Housing Not Asylums
Originally published in Philly.com
In the January issue of the Journal of the American Medical Association (JAMA) University of Pennsylvania bioethicists argued that “prisons have become the nation’s largest mental health care facilities” — replacing the old asylums of the past, phased out since the ’60s in the process known as “deinstitutionalization.” The authors' controversial commentary recommends a “return to the asylum,” rebuilding large psychiatric facilities.
While the bioethicists rightly point out our collective obligation to address the tragic mass imprisonment of people with mental illness, they largely fail to acknowledge that homelessness is a key component of the crisis they describe. While serious mental health conditions are highly prevalent among the incarcerated population, as the JAMA authors note, this can also be said of the population of homeless people. From a public health perspective, homelessness and incarceration are said to be “mutual risk factors” for one another.
While there isn’t much hard data, experts assert that people who are homeless and have a serious mental illness are at extremely high risk of encounters with law enforcement. About 25-50% of the homeless population has a history of incarceration. Police encounters may lead to imprisonment, largely for nonviolent offenses related to their disability or to addictions. Or they may lead to tragic outcomes associated with the use of deadly force by law enforcement, such as recent high profile shootings of homeless individuals with mental health conditions.
To address the interconnected cycle of homelessness and incarceration, what is needed is not more investment in “asylums” but in supportive housing. A 2012 report on a pilot program in Ohio showed that placing returning prisoners in such programs reduced both re-arrest and incarceration, and increased their likelihood of accessing needed treatment and services.
The JAMA authors’ call to rebuild costly “asylums” reflects our nation’s misguided spending priorities. The United States ranks first in health care spending but 25th in spending on social services among nations in the Organization for Economic Cooperation and Development. This reflects a bad set of decisions with equally poor results. Despite our high health-care spending, we have dismal health outcomes compared with similarly wealthy nations.
Instead, we should be funding community-based services that support recovery and rehabilitation. Research shows that spending on the “social determinants” of health such as permanent, affordable housing and vocational and educational services have far more impact on overall health than medical services alone.
When we fail to invest “upstream” in the social determinants of health, including supportive housing, we pay for it later: in “downstream” spending on mass incarceration, as well as in high-cost increased emergency and inpatient medical care.

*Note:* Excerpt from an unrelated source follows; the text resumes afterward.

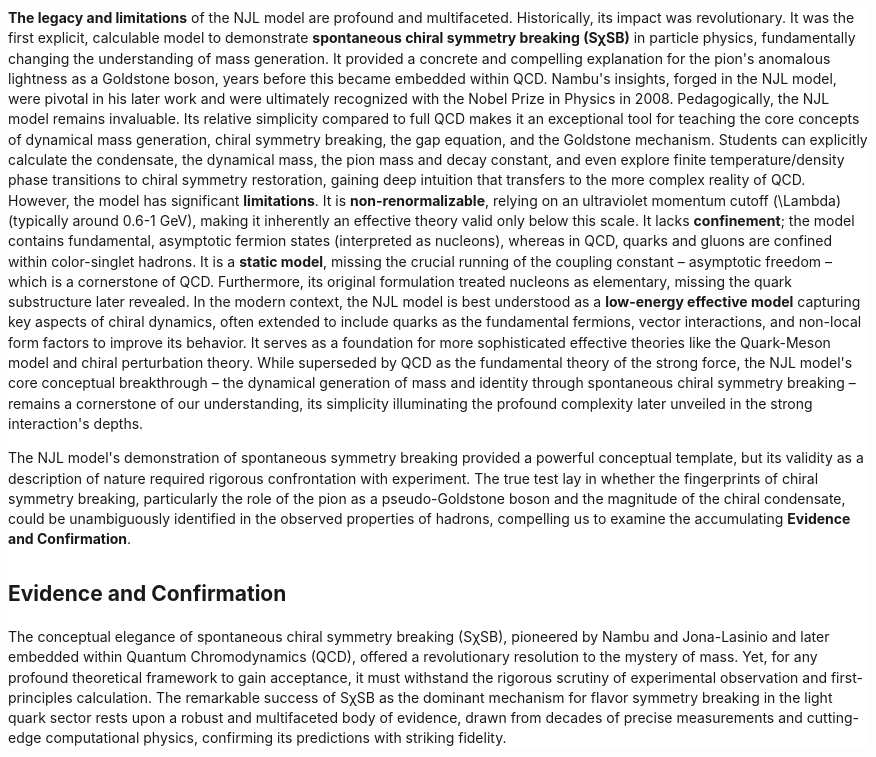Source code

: **The legacy and limitations** of the NJL model are profound and multifaceted. Historically, its impact was revolutionary. It was the first explicit, calculable model to demonstrate **spontaneous chiral symmetry breaking (SχSB)** in particle physics, fundamentally changing the understanding of mass generation. It provided a concrete and compelling explanation for the pion's anomalous lightness as a Goldstone boson, years before this became embedded within QCD. Nambu's insights, forged in the NJL model, were pivotal in his later work and were ultimately recognized with the Nobel Prize in Physics in 2008. Pedagogically, the NJL model remains invaluable. Its relative simplicity compared to full QCD makes it an exceptional tool for teaching the core concepts of dynamical mass generation, chiral symmetry breaking, the gap equation, and the Goldstone mechanism. Students can explicitly calculate the condensate, the dynamical mass, the pion mass and decay constant, and even explore finite temperature/density phase transitions to chiral symmetry restoration, gaining deep intuition that transfers to the more complex reality of QCD. However, the model has significant **limitations**. It is **non-renormalizable**, relying on an ultraviolet momentum cutoff \(\Lambda\) (typically around 0.6-1 GeV), making it inherently an effective theory valid only below this scale. It lacks **confinement**; the model contains fundamental, asymptotic fermion states (interpreted as nucleons), whereas in QCD, quarks and gluons are confined within color-singlet hadrons. It is a **static model**, missing the crucial running of the coupling constant – asymptotic freedom – which is a cornerstone of QCD. Furthermore, its original formulation treated nucleons as elementary, missing the quark substructure later revealed. In the modern context, the NJL model is best understood as a **low-energy effective model** capturing key aspects of chiral dynamics, often extended to include quarks as the fundamental fermions, vector interactions, and non-local form factors to improve its behavior. It serves as a foundation for more sophisticated effective theories like the Quark-Meson model and chiral perturbation theory. While superseded by QCD as the fundamental theory of the strong force, the NJL model's core conceptual breakthrough – the dynamical generation of mass and identity through spontaneous chiral symmetry breaking – remains a cornerstone of our understanding, its simplicity illuminating the profound complexity later unveiled in the strong interaction's depths.

The NJL model's demonstration of spontaneous symmetry breaking provided a powerful conceptual template, but its validity as a description of nature required rigorous confrontation with experiment. The true test lay in whether the fingerprints of chiral symmetry breaking, particularly the role of the pion as a pseudo-Goldstone boson and the magnitude of the chiral condensate, could be unambiguously identified in the observed properties of hadrons, compelling us to examine the accumulating **Evidence and Confirmation**.

## Evidence and Confirmation

The conceptual elegance of spontaneous chiral symmetry breaking (SχSB), pioneered by Nambu and Jona-Lasinio and later embedded within Quantum Chromodynamics (QCD), offered a revolutionary resolution to the mystery of mass. Yet, for any profound theoretical framework to gain acceptance, it must withstand the rigorous scrutiny of experimental observation and first-principles calculation. The remarkable success of SχSB as the dominant mechanism for flavor symmetry breaking in the light quark sector rests upon a robust and multifaceted body of evidence, drawn from decades of precise measurements and cutting-edge computational physics, confirming its predictions with striking fidelity.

Data show that people who are homeless face mortality rates three times higher than the general population and are often “super-utilizers” of emergency services. They are 10 times more likely to be hospitalized than people who are not homeless, and face longer inpatient stays. Supportive housing results in an average hospital cost savings of $3,022 per person per month, or 86% reduction in costs.
“Placing people who are homeless in supportive housing — affordable housing paired with supportive services such as on-site case management and referrals to community-based services — can lead to improved health, reduced hospital use, and decreased health care costs,” Dr. Nirav Shah, former New York State health commissioner, wrote in the New England Journal of Medicine.
Increasing federal, state, and local funding for Housing First programs is clearly the right policy direction. Housing First is an innovative supportive housing model that departs from traditional modes of thinking — namely, that people needed to be clean, sober and free of psychiatric symptoms before they could access housing. This approach resulted in homeless people with serious mental health conditions having to jump through a plethora of formidable barriers to get housing. The Housing First model removes all of these barriers, and this strategy has resulted in remarkable outcomes. Over the last 10 years, using this approach, Utah has been able to reduce homelessness by 75%.
Housing First programs exist in Philadelphia. Pathways to Housing PA and Horizon House are the city’s current providers. Chris Simiriglia, executive director of Pathways to Housing PA, says that Housing First is a critical element in addressing both homelessness and incarceration of those living with mental illness.
Simiriglia feels that what is needed in Philadelphia is to better integrate existing jail diversion programs with Housing First programs. “Currently the system is fragmented,” she said. “We can only serve returning prisoners if they are on the streets long enough to be considered ‘chronically homeless’ and if they are sick enough to be considered to be ‘seriously mentally ill.’” She added, “there are a whole lot of people going in and out of prison who are committing low-level crimes. It is costing the city a fortune to keep them stuck in this cycle.”
While current jail diversion programs in Philadelphia generally connect people with transitional housing, Simiriglia notes that “people do better with permanent, supportive housing.”
The University of Pennsylvania biothecists who recommended a return to asylums were correct in their diagnosis: The status quo is unacceptable, and unjust incarceration of people with psychiatric disabilities must end. But their prescription was wrong. It’s not more asylums we need, but more housing.